Just wondering why my honey oil sparks and crackles when burnt?  I use Nibo butane, and discharge the can into my pvc pipe with end caps and a coffee filter.Let it spray  on a glass plate. And then heat the plate up with my heating pad for about a half an hour (until it appears that all the butane has evaporated). Then I let it sit for about an hour to two hours and then scrape it off. Then when I heat the razor blade with a lighter, the oil will crackle and spark. Anyone know why?


----------



## onelove420 (Dec 16, 2007)

sounds like theres still some gas it in


----------



## Crazy Horse (Dec 17, 2007)

That's what it seems like, But I let some of it sit for a day and it still does the same thing.
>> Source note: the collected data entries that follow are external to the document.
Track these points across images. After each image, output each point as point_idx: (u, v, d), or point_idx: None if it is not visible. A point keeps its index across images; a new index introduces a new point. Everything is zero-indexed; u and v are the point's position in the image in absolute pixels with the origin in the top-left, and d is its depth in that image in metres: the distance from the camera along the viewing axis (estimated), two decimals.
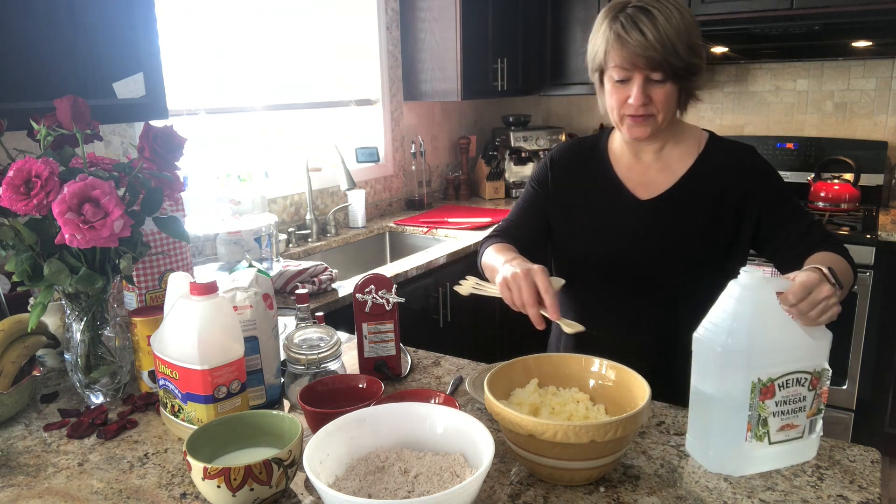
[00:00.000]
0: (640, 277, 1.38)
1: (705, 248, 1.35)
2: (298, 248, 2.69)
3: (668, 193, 1.37)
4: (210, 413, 1.05)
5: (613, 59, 1.25)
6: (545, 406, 1.03)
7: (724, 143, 1.40)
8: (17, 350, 1.29)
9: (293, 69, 2.88)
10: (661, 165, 1.39)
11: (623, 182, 1.40)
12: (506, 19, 3.44)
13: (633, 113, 1.28)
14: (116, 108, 1.68)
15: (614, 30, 1.24)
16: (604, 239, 1.41)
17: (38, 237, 1.13)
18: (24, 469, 1.05)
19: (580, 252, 1.44)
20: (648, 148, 1.39)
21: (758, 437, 0.97)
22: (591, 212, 1.43)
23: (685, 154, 1.38)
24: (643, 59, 1.22)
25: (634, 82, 1.25)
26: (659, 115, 1.28)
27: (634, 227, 1.38)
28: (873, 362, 2.82)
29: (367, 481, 0.89)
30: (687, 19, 1.23)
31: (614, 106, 1.30)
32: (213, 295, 1.07)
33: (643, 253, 1.37)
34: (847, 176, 3.15)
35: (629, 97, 1.26)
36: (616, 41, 1.24)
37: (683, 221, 1.35)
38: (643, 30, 1.21)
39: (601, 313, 1.43)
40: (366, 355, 1.35)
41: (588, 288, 1.44)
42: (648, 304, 1.39)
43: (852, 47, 2.96)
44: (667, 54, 1.21)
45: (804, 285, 0.97)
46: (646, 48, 1.21)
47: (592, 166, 1.45)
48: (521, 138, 3.68)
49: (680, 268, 1.36)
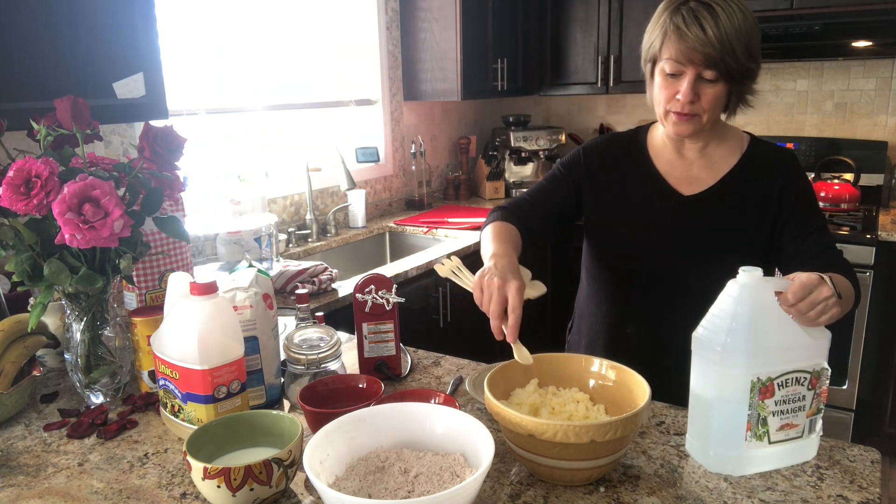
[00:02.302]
0: (675, 273, 1.36)
1: (746, 248, 1.33)
2: (298, 248, 2.69)
3: (712, 190, 1.35)
4: (210, 413, 1.05)
5: (668, 51, 1.24)
6: (545, 406, 1.03)
7: (766, 145, 1.39)
8: (17, 350, 1.29)
9: (293, 69, 2.88)
10: (705, 163, 1.37)
11: (664, 177, 1.39)
12: (506, 19, 3.44)
13: (678, 110, 1.26)
14: (116, 108, 1.68)
15: (674, 22, 1.22)
16: (641, 232, 1.40)
17: (38, 237, 1.13)
18: (24, 469, 1.05)
19: (614, 244, 1.43)
20: (692, 145, 1.37)
21: (757, 436, 0.97)
22: (627, 205, 1.41)
23: (728, 153, 1.37)
24: (700, 55, 1.20)
25: (685, 78, 1.23)
26: (704, 115, 1.26)
27: (675, 221, 1.37)
28: (873, 362, 2.82)
29: (367, 481, 0.89)
30: (749, 21, 1.21)
31: (662, 100, 1.28)
32: (213, 295, 1.07)
33: (681, 248, 1.36)
34: (847, 176, 3.15)
35: (678, 92, 1.25)
36: (674, 33, 1.22)
37: (727, 219, 1.34)
38: (704, 25, 1.19)
39: (629, 306, 1.42)
40: (366, 355, 1.35)
41: (617, 280, 1.44)
42: (678, 301, 1.36)
43: (852, 47, 2.96)
44: (724, 53, 1.19)
45: (804, 285, 0.97)
46: (704, 44, 1.19)
47: (630, 159, 1.43)
48: (521, 138, 3.68)
49: (717, 266, 1.29)
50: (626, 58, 3.41)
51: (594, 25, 3.47)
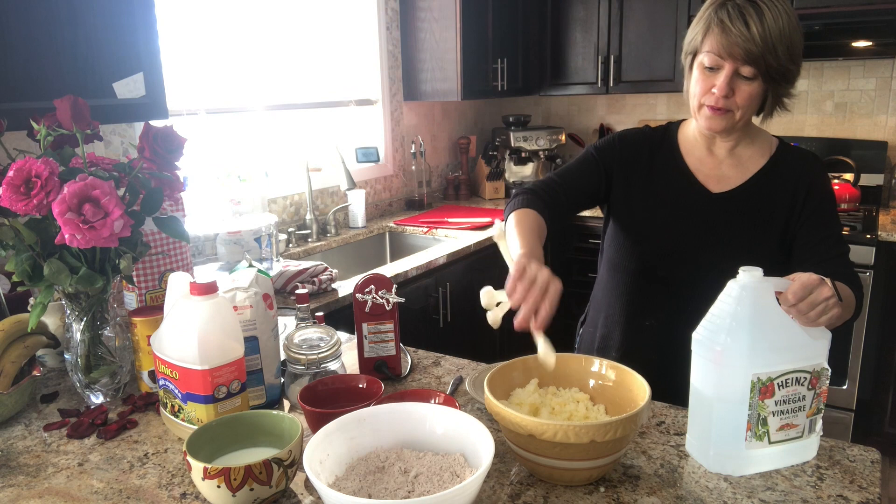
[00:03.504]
0: (697, 269, 1.36)
1: (769, 248, 1.34)
2: (298, 248, 2.69)
3: (741, 188, 1.36)
4: (210, 413, 1.05)
5: (709, 43, 1.25)
6: (545, 406, 1.03)
7: (794, 149, 1.40)
8: (17, 350, 1.29)
9: (293, 69, 2.88)
10: (734, 161, 1.38)
11: (693, 173, 1.40)
12: (506, 19, 3.44)
13: (713, 103, 1.26)
14: (116, 108, 1.68)
15: (719, 16, 1.23)
16: (667, 226, 1.40)
17: (38, 237, 1.13)
18: (24, 469, 1.05)
19: (639, 236, 1.43)
20: (722, 143, 1.38)
21: (758, 436, 0.97)
22: (655, 198, 1.42)
23: (758, 154, 1.38)
24: (741, 51, 1.20)
25: (723, 72, 1.24)
26: (738, 111, 1.27)
27: (704, 218, 1.37)
28: (873, 362, 2.82)
29: (367, 481, 0.89)
30: (793, 24, 1.22)
31: (697, 93, 1.29)
32: (213, 295, 1.07)
33: (707, 244, 1.37)
34: (847, 176, 3.15)
35: (714, 86, 1.25)
36: (717, 26, 1.23)
37: (752, 218, 1.35)
38: (748, 21, 1.20)
39: (650, 299, 1.42)
40: (366, 355, 1.35)
41: (639, 273, 1.44)
42: (698, 297, 1.30)
43: (852, 47, 2.96)
44: (766, 52, 1.20)
45: (804, 286, 0.97)
46: (746, 40, 1.20)
47: (661, 154, 1.44)
48: (520, 138, 3.68)
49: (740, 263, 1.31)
50: (626, 58, 3.41)
51: (594, 25, 3.47)
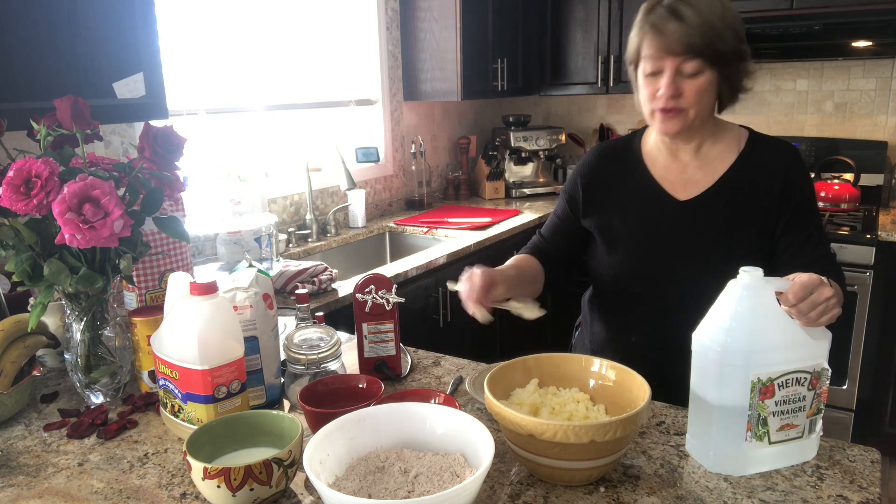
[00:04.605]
0: (677, 280, 1.33)
1: (746, 250, 1.30)
2: (298, 248, 2.69)
3: (708, 193, 1.32)
4: (210, 413, 1.05)
5: (647, 49, 1.23)
6: (545, 406, 1.03)
7: (766, 140, 1.35)
8: (17, 350, 1.29)
9: (293, 69, 2.88)
10: (700, 164, 1.34)
11: (660, 183, 1.36)
12: (506, 19, 3.44)
13: (662, 105, 1.24)
14: (116, 108, 1.68)
15: (650, 20, 1.22)
16: (639, 241, 1.37)
17: (38, 237, 1.13)
18: (24, 469, 1.05)
19: (612, 256, 1.40)
20: (685, 146, 1.35)
21: (758, 436, 0.97)
22: (627, 215, 1.38)
23: (725, 152, 1.34)
24: (681, 47, 1.19)
25: (665, 73, 1.22)
26: (690, 109, 1.24)
27: (673, 228, 1.34)
28: (873, 362, 2.82)
29: (367, 481, 0.89)
30: (728, 4, 1.22)
31: (645, 99, 1.27)
32: (213, 295, 1.07)
33: (681, 254, 1.33)
34: (847, 176, 3.15)
35: (659, 89, 1.23)
36: (651, 31, 1.22)
37: (726, 221, 1.31)
38: (683, 16, 1.19)
39: (633, 316, 1.40)
40: (366, 355, 1.35)
41: (619, 291, 1.41)
42: (683, 307, 1.29)
43: (852, 47, 2.96)
44: (714, 39, 1.19)
45: (805, 286, 0.97)
46: (684, 35, 1.19)
47: (626, 168, 1.41)
48: (520, 138, 3.67)
49: (720, 269, 1.25)
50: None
51: (594, 25, 3.47)
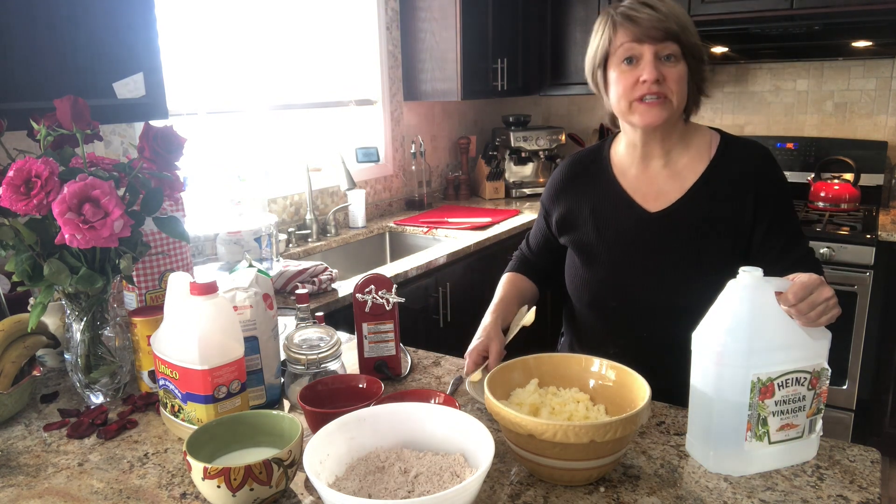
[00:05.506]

And from what I have read, it only takes a half an hour for the butane to evaporate. It smells and tastes fine. Is there anything I should do, or worry about? Or just leave it?


----------



## Mutt (Dec 17, 2007)

how long are you letting your stuff dry before you make the oil?
Also are you using chem ferts or organic?


----------



## Crazy Horse (Dec 17, 2007)

The shake its self has been dried for about a month, maybe a little less. And for ferts it has been mostly organic with the odd boost of chem fertilizer.


----------



## Mutt (Dec 17, 2007)

might be some of the chems left over. Like when peeps use the neon green MG fert. and don't flush couple weeks b4 harvest...snap crackle pop. but becuase your extracting it into honey oil might be concentrating it. Try bailing on the chem ferts and sticking to organic...or flush real well.
Only thing I could figure.
I've never used Nibo..... is it triple refined?


----------



## Puffin Afatty (Dec 17, 2007)

the oil is not water soluable, just wash your oil to rinse any salts and then dry...sometimes moisture can make snap crackle pop too...


----------



## Crazy Horse (Dec 17, 2007)

Yeah it's triple refined. I didn't flush before I cut, But I didn't use any ferts for the last two weeks. Maybe next time I will flush. I know everyone is really supprised on how good my buds tasted, and I figured it was because I use very little chemicals. Thanks for the advice peoples, much appreciated.


----------



## Crazy Horse (Dec 17, 2007)

I've seen people use water, and it seems to be a little messy. But it is worth a try to get this stuff from crackling. Maybe I can sell it as Rice Krispy Oil? J/K


----------



## SmokinMom (Dec 17, 2007)

Crazy Horse said:
			
		

> I Maybe I can sell it as Rice Krispy Oil? J/K


 
:spit:


----------